**実施事項**
[A] 台湾の震災復興に関する文章によれば、社区総体営造運動を創始した人物は誰ですか。
[B] 台湾の震災復興に関する文章を、最後の文に続けて書き進めてください。

**学習用文章**
このブログを検索

2025年1月26日日曜日

台湾(921集集)大地震・震災復興計画報告、 上 未だに残る傷跡 ようやく仮設住宅が完成 多様な社区営造(まちづくり)への模索、下 歴史的環境の復興、日刊建設工業新聞、20000413、0414

台湾(921集集)大地震・震災復興計画報告

未だに残る傷跡

ようやく仮設住宅が完成

多様な社区営造(まちづくり)への模索

布野修司

 

 中央研究院でこの九月に開く植民都市に関するシンポジウムの打ち合わせと震災復興の調査を兼ねて台湾を訪れた(三月一六日~二四日)。三月一八日は総統選投票日である。二一日は大地震から丁度半年に当たり、全ての法律の運用を柔軟に適用する緊急命令の期限(二四日)が来る。投票日直前、李遠哲中央研究院院長が民進党陳水扁候補を支持して辞任、中国からミサイルが発射された一九九六年の最初の総統選の際ほどではないにせよ、異様な政治的緊張の中での訪台となった。結果は民進党が辛勝。国民党の分裂選挙による敗北が李登輝の退陣につながったことはご承知の通りである。

 台風の目となったノーベル化学賞受賞者、李遠哲氏は、実は、中華民国社区営造学会会長でもある。この間の社区総体営造(まちづくり)運動をリードしてきた。九二一集集大地震後は、全国民間災後重建連盟の理事長をつとめる。台湾の未来の方向を握る文字通りのキーパースンである。社区営造学会の秘書(事務局)長は、早稲田大学で学んだ台湾大学城郷研究所の陳亮全氏、震災以前より機関誌『新故郷』を刊行し、震災後の復興計画のために二九チームに助成を行っている。以下は、社区営造学会を通じた震災復興活動の最前線についてのレポートである。

 

①社区総体営造の拠点-埔里 

 難航する権利調整-東勢

 総統選投票日前日の四〇万人近く集めた台北サッカー場での民進党の集会はものすごい盛り上がりであった。その大集会が最高潮に達する頃マイクを握ったのが陳其南交通大学教授である。いささか興奮した。前々日の夜再会し、親しく語らったばかりだったからである。陳其南教授は四年前には行政院の文化建設委員会にあり、まさに社区総体営造運動を創始(九四年)した人物である。社区とはコミュニティ(近隣社会)を意味する。移民社会で、基本的に中国人特有の家族主義の強い台湾では、戦後も国民党の強権政治が続いたこともあって、コミュニティの力が弱い。外省人(大陸系)と内省人(台湾人)の対立も根深い。だから、社区営造こそがこれからの重要テーマなのだ、と彼は力説する。

 社区営造学会秘書長の陳亮全、『新故郷』編集委員の曽旭光淡交大学副教授に合ったのは投票日当日であった。震災後の様々な取組みを取材する中で、ひとつの焦点として浮かび上がったのが埔里(南投県)である。一八一人が亡くなった埔里は都市部では東勢(台中県)についで死者の多かった街である。その埔里に新故郷文教基金会が設立され、雑誌『新故郷』が創刊されたのは、震災半年前であった。すなわち、社区営造学会のひとつの拠点は埔里に置かれていたのだ。中心人物は、総編集長廖嘉展氏である。彼は社区総体営造運動に関わるなかで李遠哲氏から雑誌編集の責任者に指名されたのである。

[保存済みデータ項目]
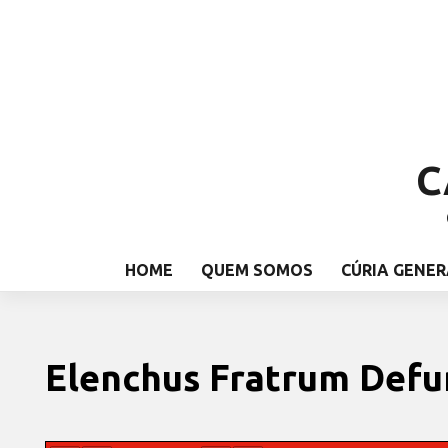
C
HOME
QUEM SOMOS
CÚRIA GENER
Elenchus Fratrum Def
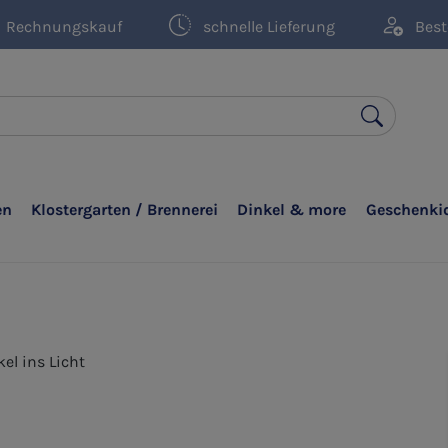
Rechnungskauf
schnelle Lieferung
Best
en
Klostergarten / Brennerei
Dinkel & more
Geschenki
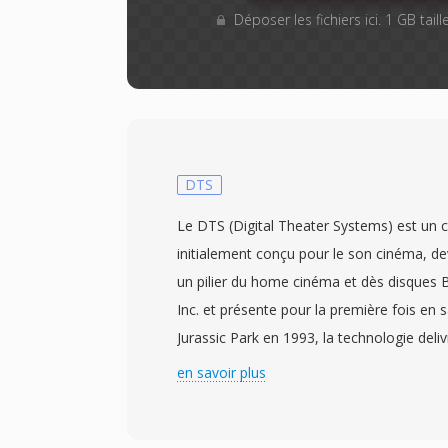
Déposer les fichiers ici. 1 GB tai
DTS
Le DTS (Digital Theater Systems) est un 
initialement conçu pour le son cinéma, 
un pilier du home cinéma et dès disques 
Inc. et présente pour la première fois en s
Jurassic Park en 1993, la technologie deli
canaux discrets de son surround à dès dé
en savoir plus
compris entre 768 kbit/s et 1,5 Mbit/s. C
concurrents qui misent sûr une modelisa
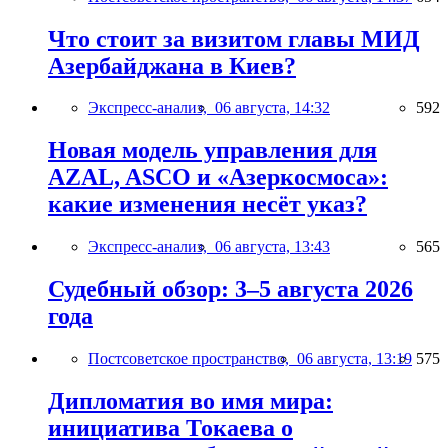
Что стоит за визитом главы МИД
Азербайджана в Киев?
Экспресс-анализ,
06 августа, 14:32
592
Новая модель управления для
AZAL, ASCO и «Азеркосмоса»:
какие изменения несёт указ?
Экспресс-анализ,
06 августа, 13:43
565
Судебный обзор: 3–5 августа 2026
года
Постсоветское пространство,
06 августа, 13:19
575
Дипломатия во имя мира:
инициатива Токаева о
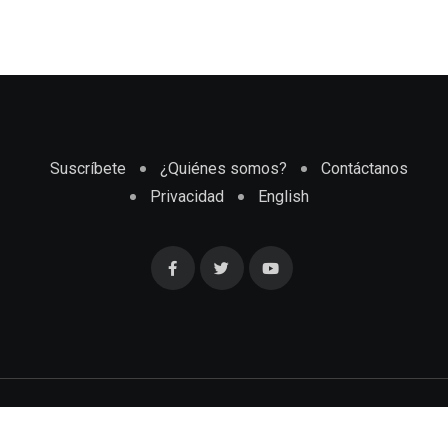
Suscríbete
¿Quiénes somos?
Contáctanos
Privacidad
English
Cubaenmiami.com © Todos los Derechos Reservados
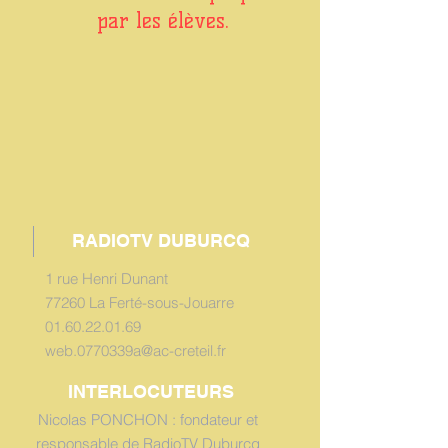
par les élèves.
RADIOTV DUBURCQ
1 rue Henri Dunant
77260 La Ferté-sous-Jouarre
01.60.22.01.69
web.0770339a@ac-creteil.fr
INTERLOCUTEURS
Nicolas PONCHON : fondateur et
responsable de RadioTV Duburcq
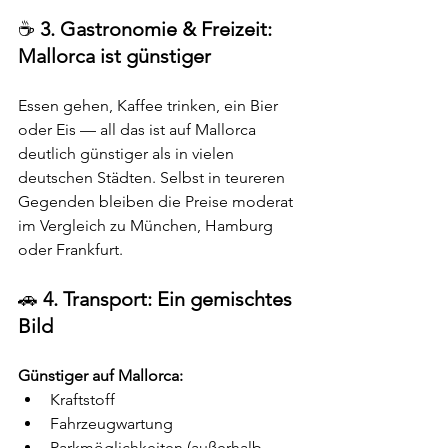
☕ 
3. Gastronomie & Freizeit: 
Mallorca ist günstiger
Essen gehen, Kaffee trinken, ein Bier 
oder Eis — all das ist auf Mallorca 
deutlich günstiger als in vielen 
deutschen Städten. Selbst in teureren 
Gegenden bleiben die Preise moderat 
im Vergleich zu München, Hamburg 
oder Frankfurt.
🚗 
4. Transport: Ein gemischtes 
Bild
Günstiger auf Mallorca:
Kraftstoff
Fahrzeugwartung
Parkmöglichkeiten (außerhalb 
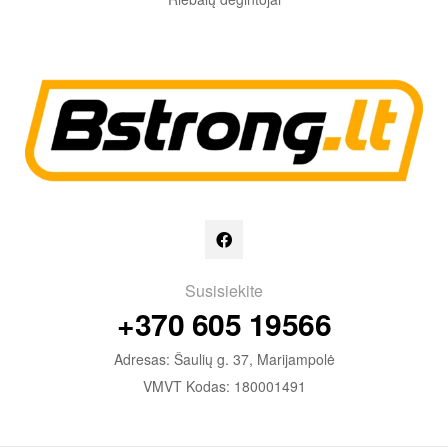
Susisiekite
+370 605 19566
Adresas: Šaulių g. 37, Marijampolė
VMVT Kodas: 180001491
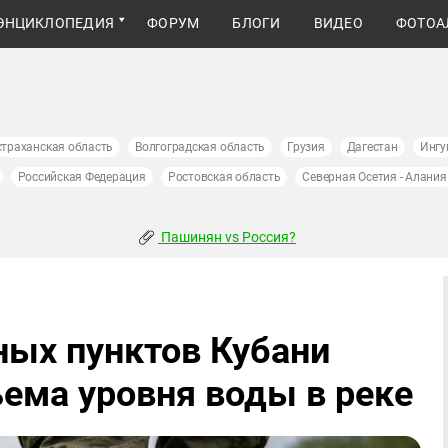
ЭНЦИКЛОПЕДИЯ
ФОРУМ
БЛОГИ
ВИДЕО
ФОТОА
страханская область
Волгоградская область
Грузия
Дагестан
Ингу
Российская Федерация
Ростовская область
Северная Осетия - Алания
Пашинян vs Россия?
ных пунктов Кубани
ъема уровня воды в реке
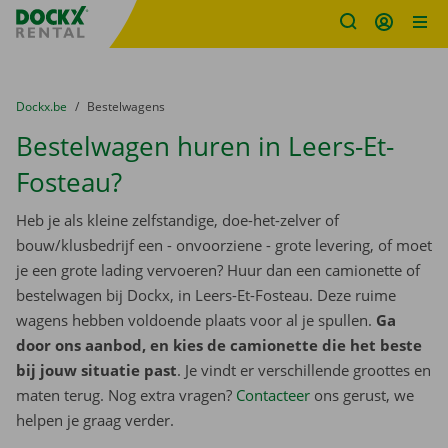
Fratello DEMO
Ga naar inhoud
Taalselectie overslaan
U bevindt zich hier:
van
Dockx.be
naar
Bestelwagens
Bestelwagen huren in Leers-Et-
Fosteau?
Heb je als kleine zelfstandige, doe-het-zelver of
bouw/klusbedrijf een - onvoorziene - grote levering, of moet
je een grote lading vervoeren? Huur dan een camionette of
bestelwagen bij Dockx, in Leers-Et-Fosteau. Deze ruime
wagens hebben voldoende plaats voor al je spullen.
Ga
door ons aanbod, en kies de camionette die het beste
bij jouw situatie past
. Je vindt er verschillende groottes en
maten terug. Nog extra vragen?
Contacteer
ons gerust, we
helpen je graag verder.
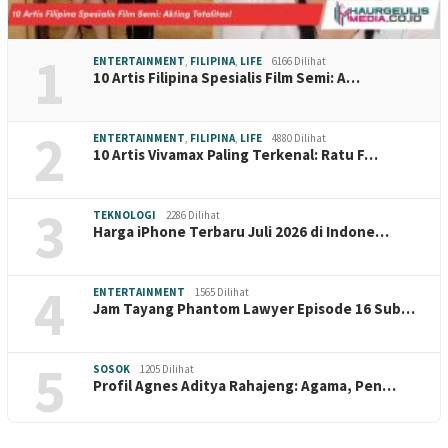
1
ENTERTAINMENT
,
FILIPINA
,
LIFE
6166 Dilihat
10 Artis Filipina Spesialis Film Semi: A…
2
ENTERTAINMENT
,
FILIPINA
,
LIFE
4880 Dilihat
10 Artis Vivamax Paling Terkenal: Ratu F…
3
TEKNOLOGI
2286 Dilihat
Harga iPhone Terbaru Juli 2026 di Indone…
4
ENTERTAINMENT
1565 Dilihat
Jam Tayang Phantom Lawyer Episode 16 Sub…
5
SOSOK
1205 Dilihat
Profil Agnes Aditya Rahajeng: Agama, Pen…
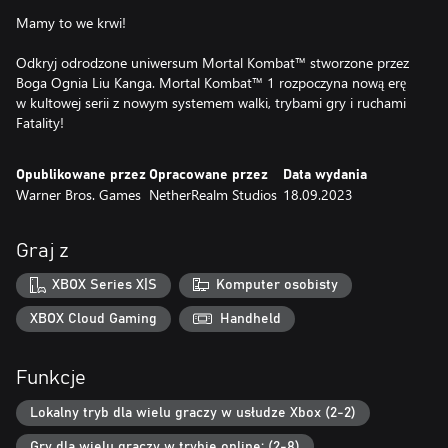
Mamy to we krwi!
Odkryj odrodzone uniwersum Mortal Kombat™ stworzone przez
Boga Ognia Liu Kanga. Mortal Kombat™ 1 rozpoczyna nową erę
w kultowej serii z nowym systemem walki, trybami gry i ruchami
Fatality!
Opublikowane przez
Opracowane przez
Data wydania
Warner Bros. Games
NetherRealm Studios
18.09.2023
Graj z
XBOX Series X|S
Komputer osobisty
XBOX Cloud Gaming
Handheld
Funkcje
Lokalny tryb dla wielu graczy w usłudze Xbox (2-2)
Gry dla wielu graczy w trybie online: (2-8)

==

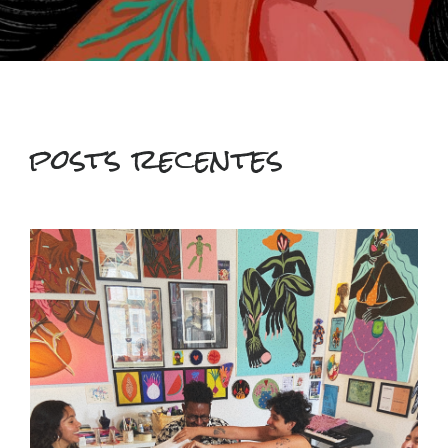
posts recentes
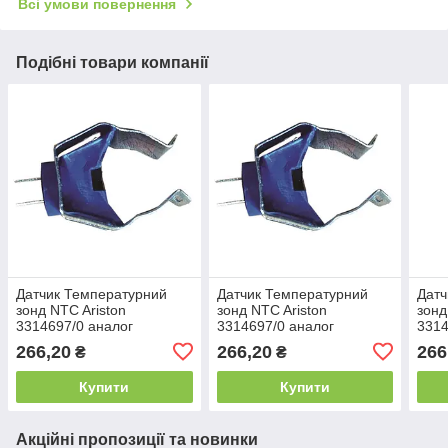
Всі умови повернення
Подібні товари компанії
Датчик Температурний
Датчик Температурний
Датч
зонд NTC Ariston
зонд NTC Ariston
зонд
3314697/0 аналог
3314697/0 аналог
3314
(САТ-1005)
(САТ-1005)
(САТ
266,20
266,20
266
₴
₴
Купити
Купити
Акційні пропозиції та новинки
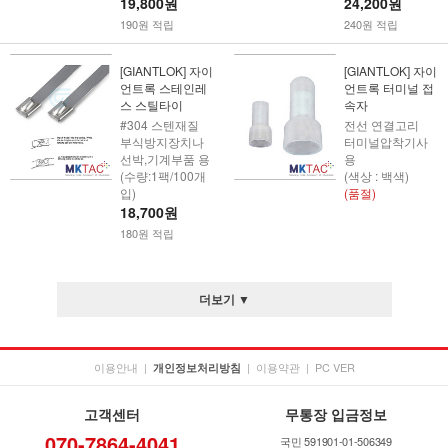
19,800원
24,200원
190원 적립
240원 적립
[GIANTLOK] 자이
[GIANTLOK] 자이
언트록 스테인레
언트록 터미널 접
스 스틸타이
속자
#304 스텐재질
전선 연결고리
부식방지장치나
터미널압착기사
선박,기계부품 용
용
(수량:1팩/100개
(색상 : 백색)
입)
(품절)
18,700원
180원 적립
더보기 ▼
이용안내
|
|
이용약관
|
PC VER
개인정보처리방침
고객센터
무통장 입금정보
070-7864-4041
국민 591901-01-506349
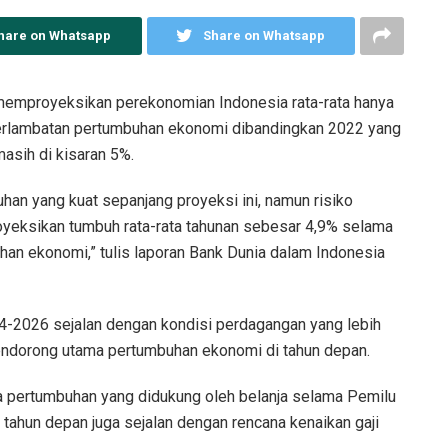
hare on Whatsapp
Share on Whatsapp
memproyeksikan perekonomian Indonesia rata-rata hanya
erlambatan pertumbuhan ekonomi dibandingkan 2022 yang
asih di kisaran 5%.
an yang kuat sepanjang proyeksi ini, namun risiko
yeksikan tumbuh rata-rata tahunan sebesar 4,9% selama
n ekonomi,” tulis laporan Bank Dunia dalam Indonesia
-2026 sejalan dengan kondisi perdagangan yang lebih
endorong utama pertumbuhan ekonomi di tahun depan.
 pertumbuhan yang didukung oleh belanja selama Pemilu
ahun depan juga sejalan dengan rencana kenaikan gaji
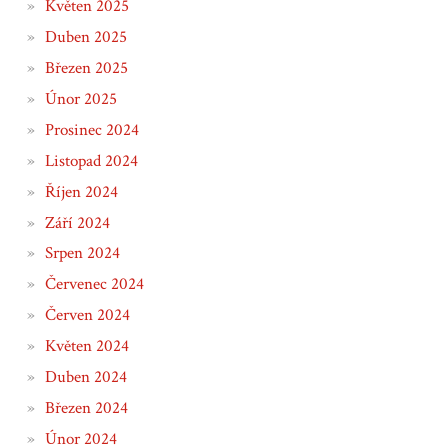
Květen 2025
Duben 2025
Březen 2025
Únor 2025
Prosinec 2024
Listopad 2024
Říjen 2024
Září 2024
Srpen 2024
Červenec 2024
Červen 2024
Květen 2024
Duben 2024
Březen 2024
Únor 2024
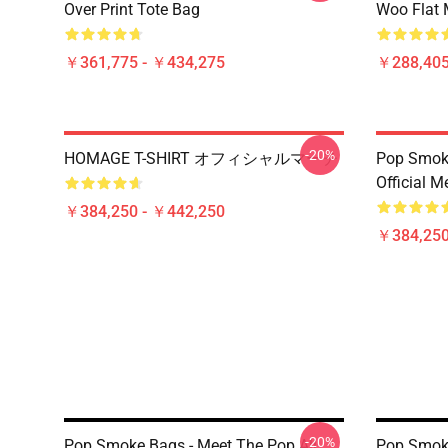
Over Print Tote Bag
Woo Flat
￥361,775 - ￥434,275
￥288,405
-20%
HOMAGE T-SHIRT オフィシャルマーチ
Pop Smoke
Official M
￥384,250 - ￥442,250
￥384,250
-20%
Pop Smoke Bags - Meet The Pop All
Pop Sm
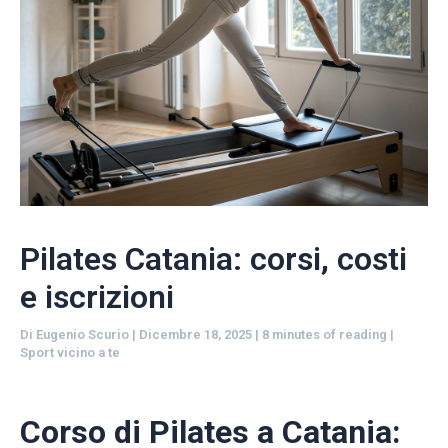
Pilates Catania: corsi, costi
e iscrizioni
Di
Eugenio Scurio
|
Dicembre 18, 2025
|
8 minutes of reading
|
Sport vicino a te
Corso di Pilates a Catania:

* * *

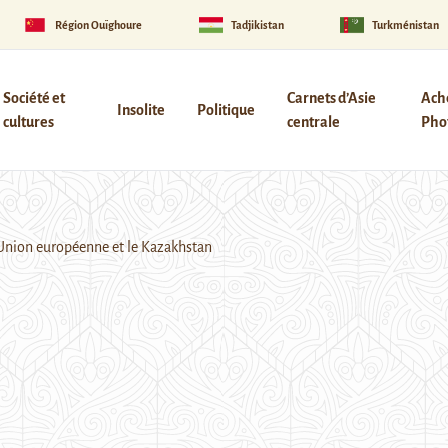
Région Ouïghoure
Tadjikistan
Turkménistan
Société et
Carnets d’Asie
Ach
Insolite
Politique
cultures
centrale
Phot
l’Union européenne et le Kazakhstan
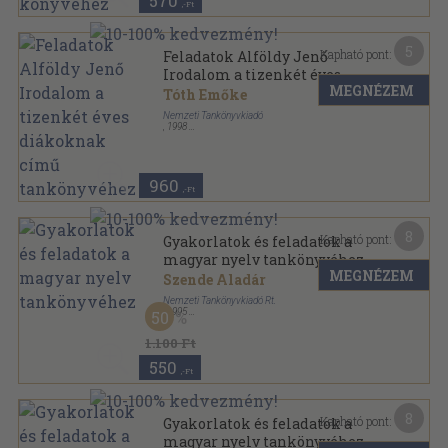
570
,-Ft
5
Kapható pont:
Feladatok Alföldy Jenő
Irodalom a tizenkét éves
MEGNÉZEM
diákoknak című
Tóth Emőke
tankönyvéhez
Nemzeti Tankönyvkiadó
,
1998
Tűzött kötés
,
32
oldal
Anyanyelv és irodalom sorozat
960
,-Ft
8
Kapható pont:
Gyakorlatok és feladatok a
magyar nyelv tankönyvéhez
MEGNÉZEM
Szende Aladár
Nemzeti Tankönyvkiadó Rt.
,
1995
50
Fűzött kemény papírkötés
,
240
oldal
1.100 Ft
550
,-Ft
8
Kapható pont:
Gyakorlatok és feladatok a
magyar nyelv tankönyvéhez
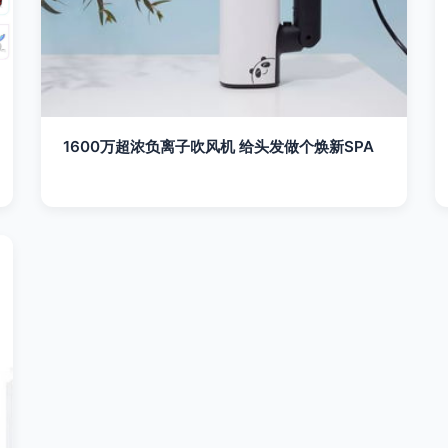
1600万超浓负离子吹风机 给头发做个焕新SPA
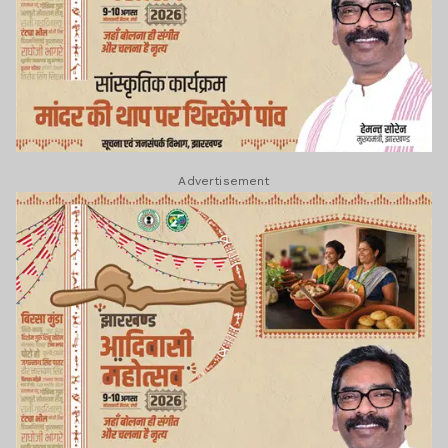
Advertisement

**課題別の結果**
[A] 陳其南交通大学教授です。

[B]
 震災後、「埔里家園重建工作站」がすぐさま組織された。重建とは再建の意である。続いて「婆婆媽媽工作隊」が結成(一〇月一五日)された。婆婆媽媽、おばあさん、おかあさんパワーの結集である。埔里の事務所では十数人の女性がきびきびと飛び回っている。様々な基金を得ながら、住民の要求がまとめられた。まず、緊急の課題になったのが小中学校の復旧である。阪神淡路大震災と違って、学校の被害が致命的であった。各地区の将来像も描かれた段階だ。しかし、物理的再建のみが問題にされているわけではない。「身心安住」「各有其位」(従前の場所に住み続ける)「経済復甦」「人文発展」があって「空間改造」である。そして、「計画的可行性」(実現性)「人力資源的在地化」(地域性)「計画効果的延続性」(持続性)が計画原則とされる。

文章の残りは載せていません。